Poser également un autre rapport sur l'autonomie si souvent décriée, comme l'on dit si souvent des grands penseurs (à mon sens), comme Epicure, Thoreau, Tolstoï, Gandhi. "Le fruit le plus grand de la suffisance à soi-même : la liberté " Epicure, lettres et maximes. Autosuffisance alimentaire => liberté d'action et de pensée. Mais oui, le paysan est un métier mal vu (pourtant, chacun peut créer son propre emploi), répugnant (pourquoi ?), pas très reconnu au niveau social (litote ...). A ce sujet, humilité (volonté de ne pas se placer au dessus des autres par sa pensé, son action, etc ...) du latin "humus" : terre. Marrant non ?

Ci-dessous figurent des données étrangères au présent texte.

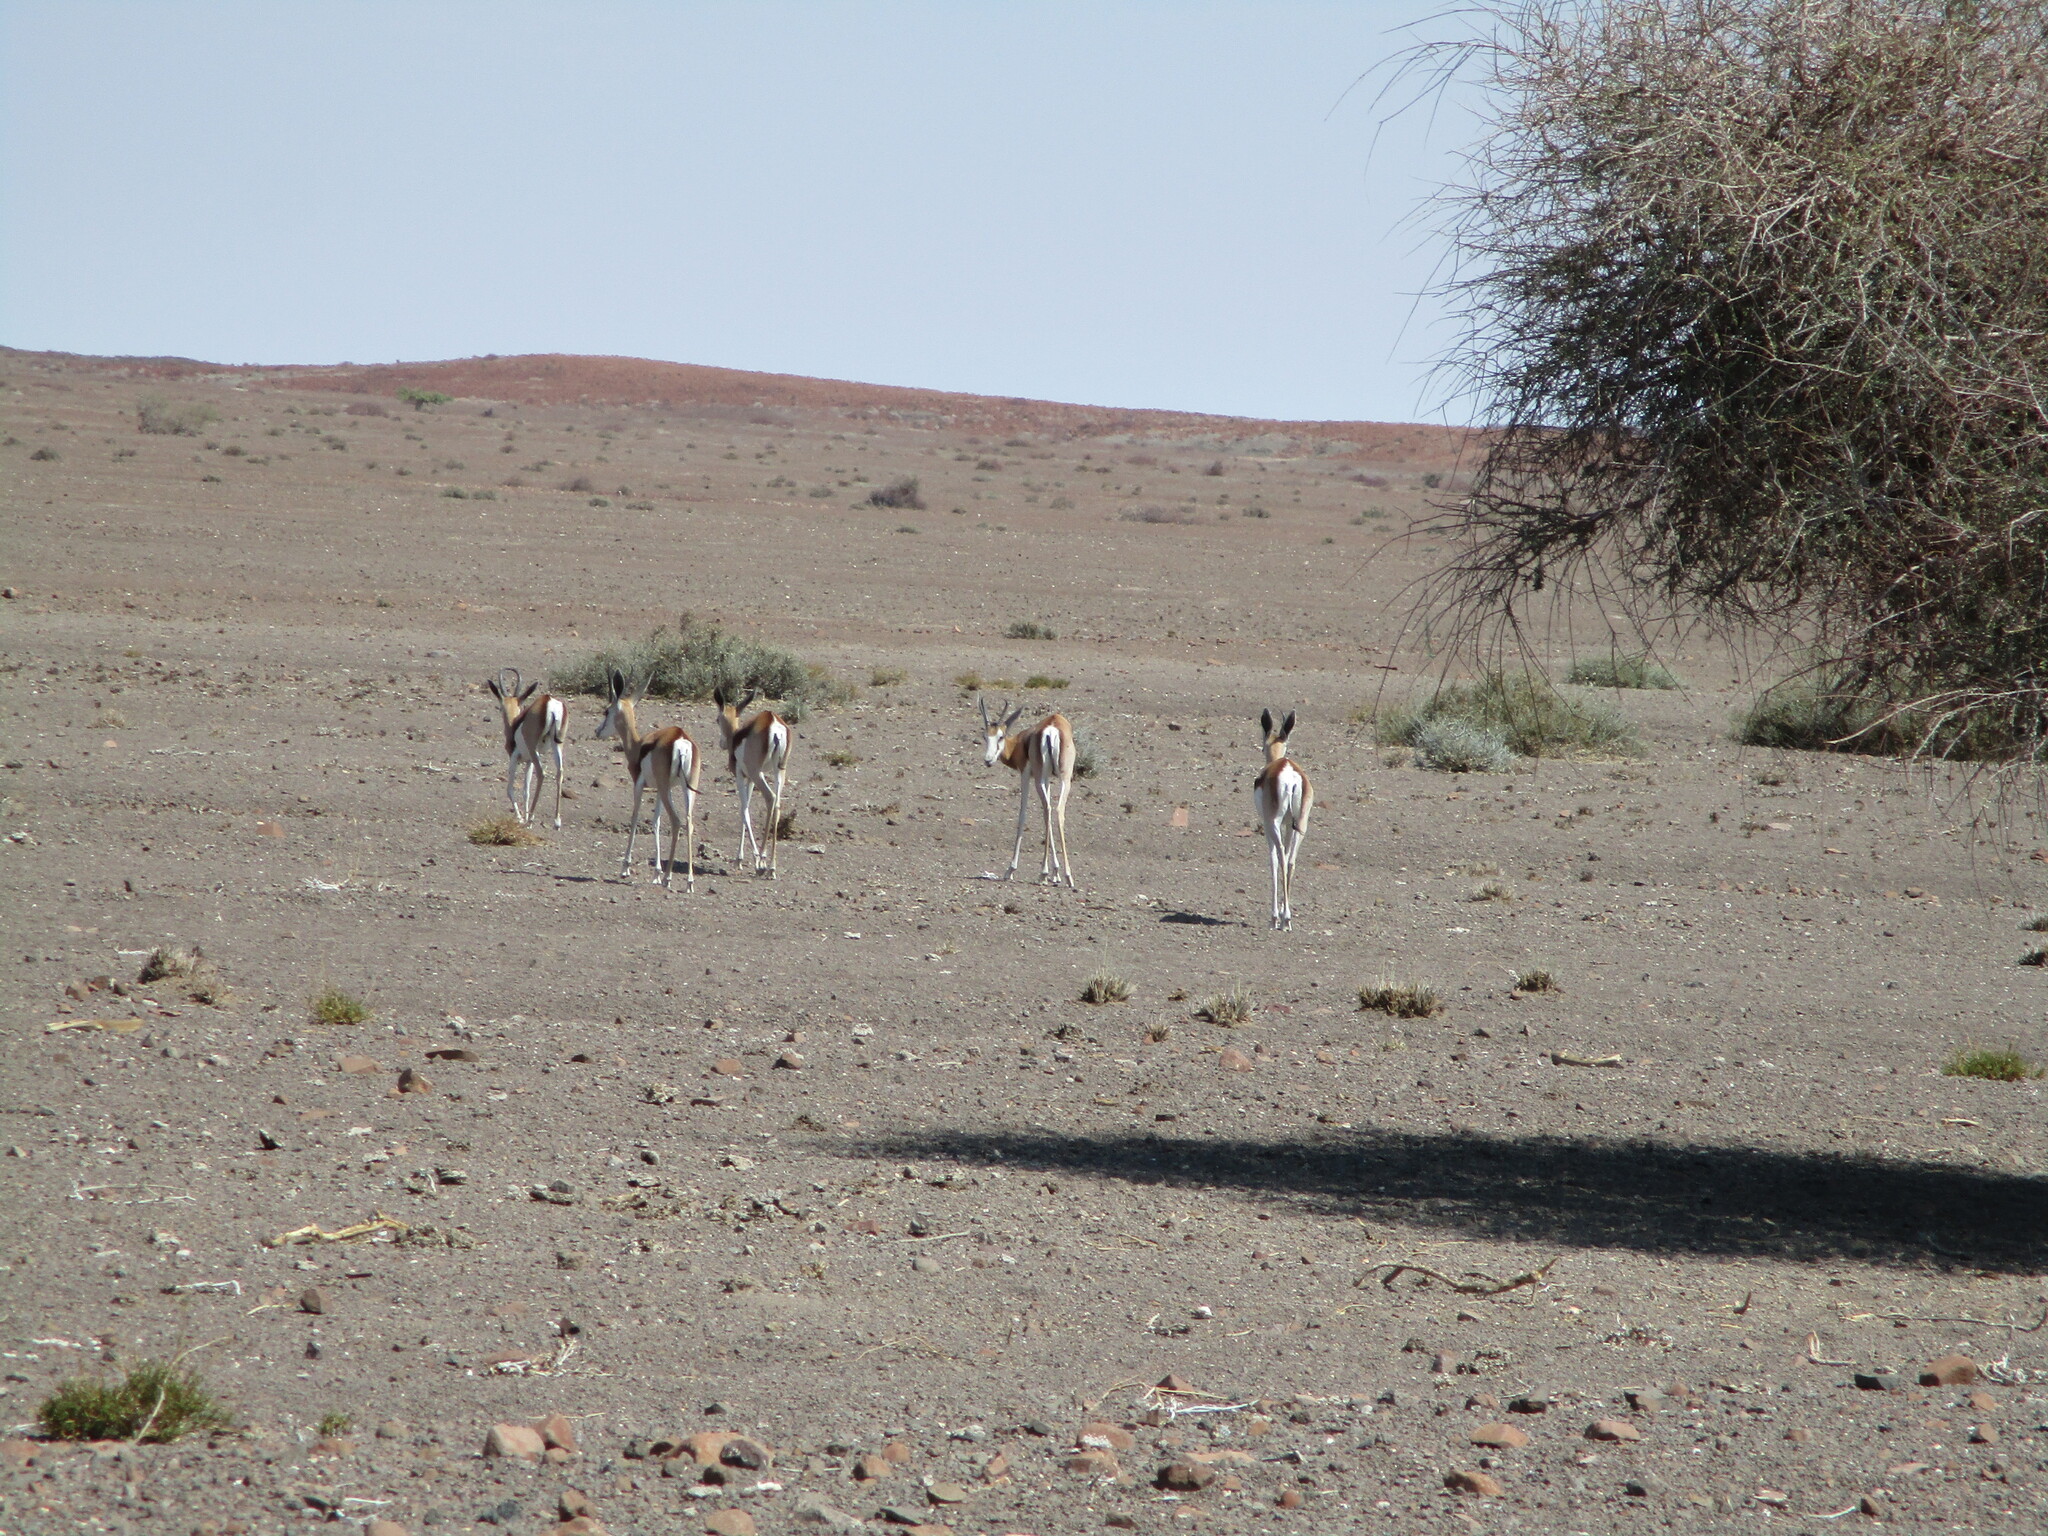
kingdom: Animalia
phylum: Chordata
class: Mammalia
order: Artiodactyla
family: Bovidae
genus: Antidorcas
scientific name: Antidorcas marsupialis
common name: Springbok
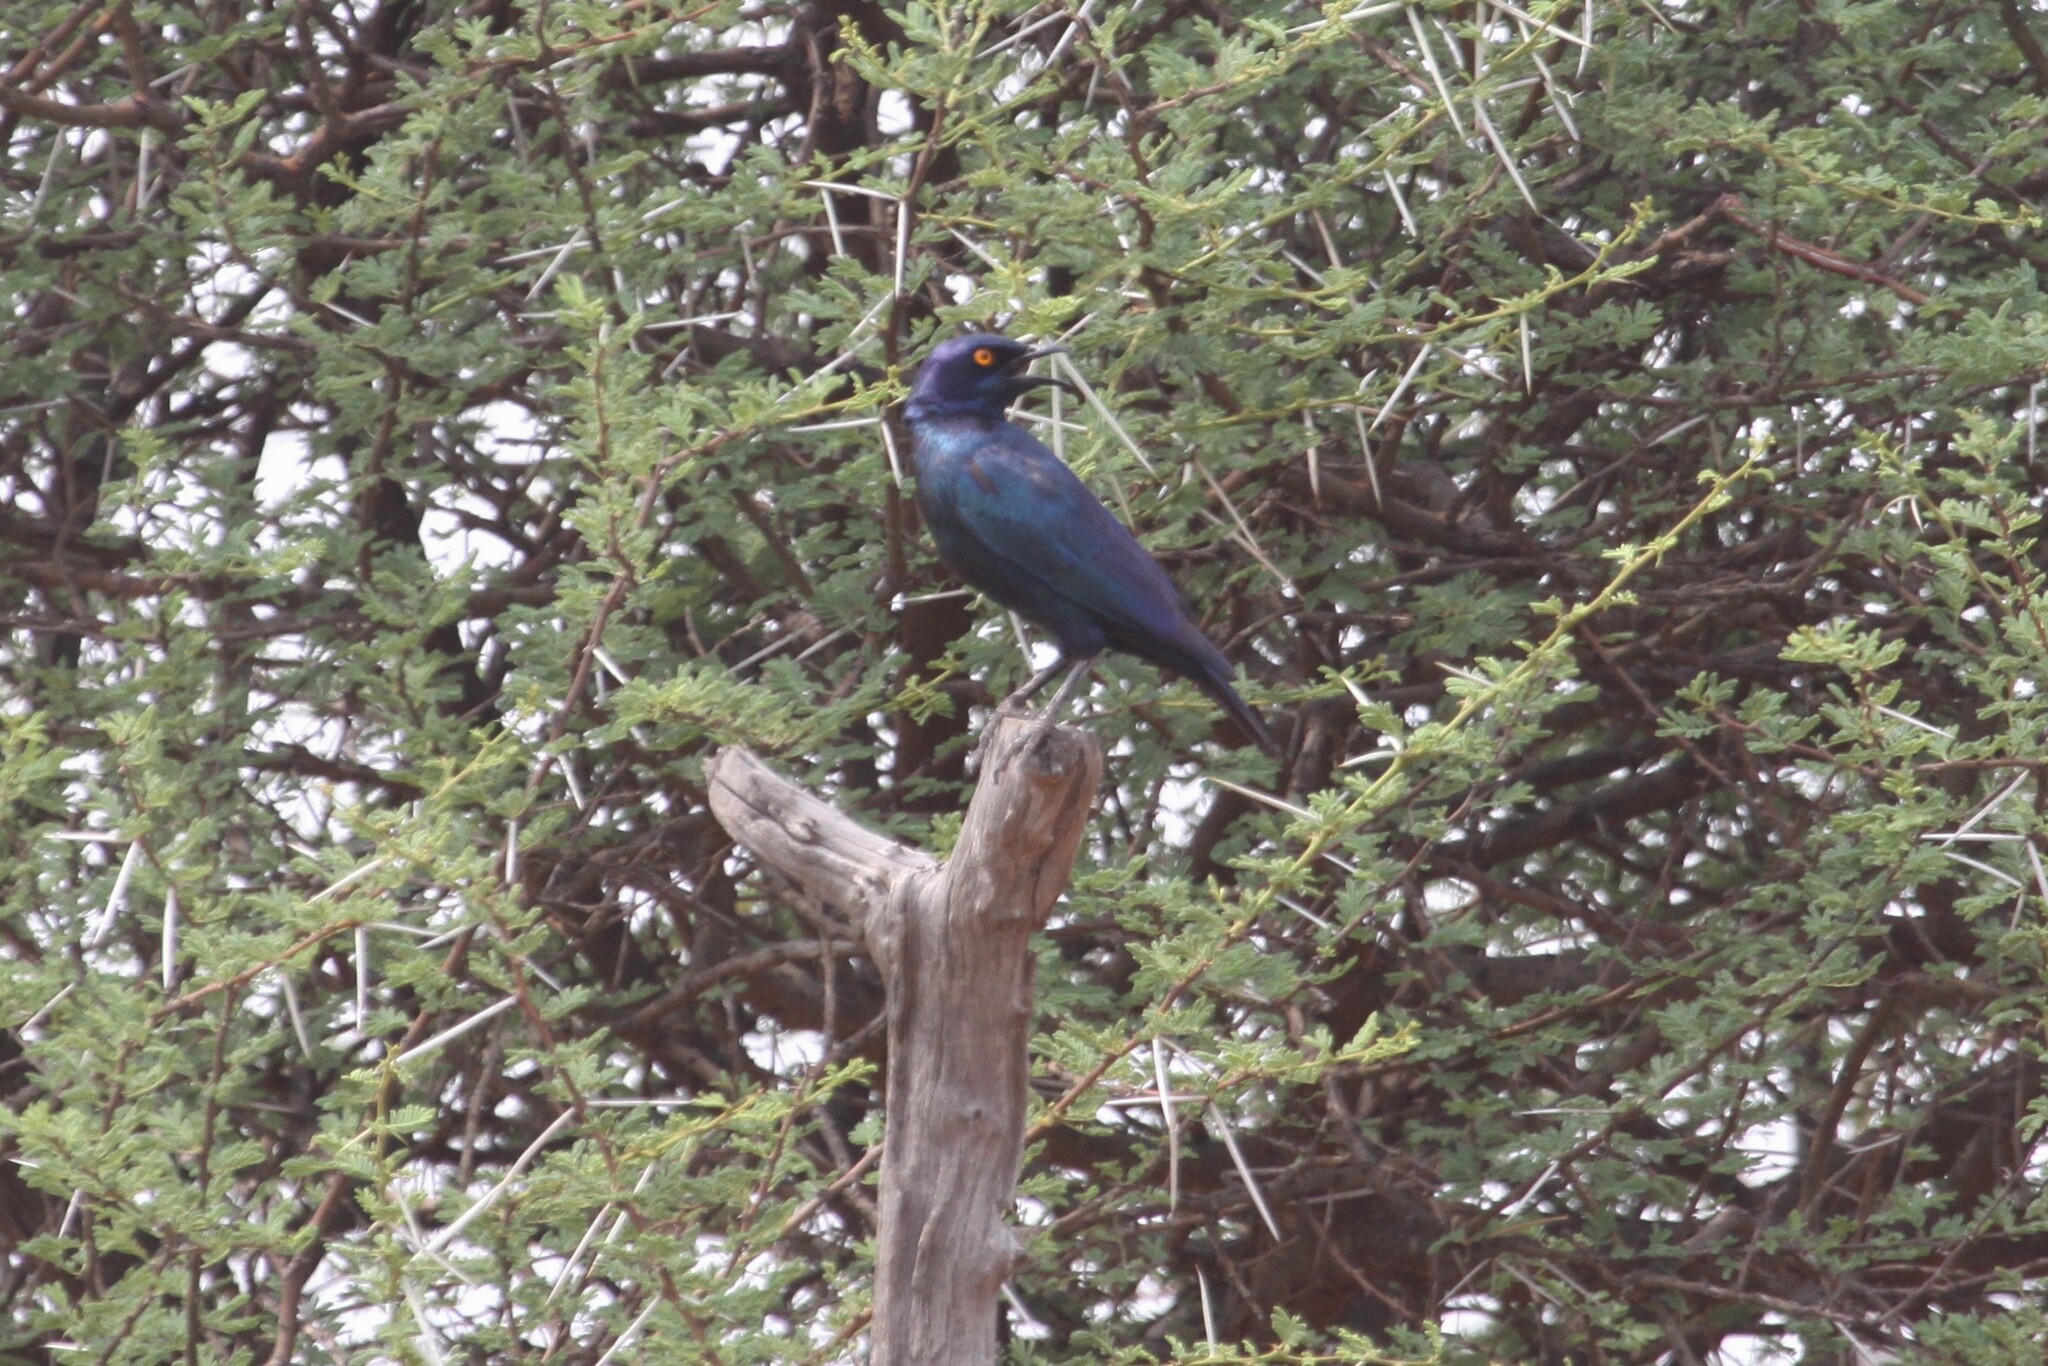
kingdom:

Le problème c'est qu'on veut plus facilement déplacer les problèmes sur des décisions politiques. C'est en les désignant comme responsables qu'on continue à leur donner du pouvoir.

Notre moyen d'échapper à toute forme d'autorité (qui est le but de l'anarchie non ?), c'est l'autosuffisance. Mais il est très difficile de devenir assez HUMBLE pour quitter l'univers social/médiatique et se forger soi-même son environnement.
Le premier enseignement de la vie (par les parents et grands parents, qui lient un rapport privilégié avec leur "élève") devrait être l'apprentissage de l'auto-nutrition, le deuxième "des cours d'autodéfense intellectuelle" (Chomsky).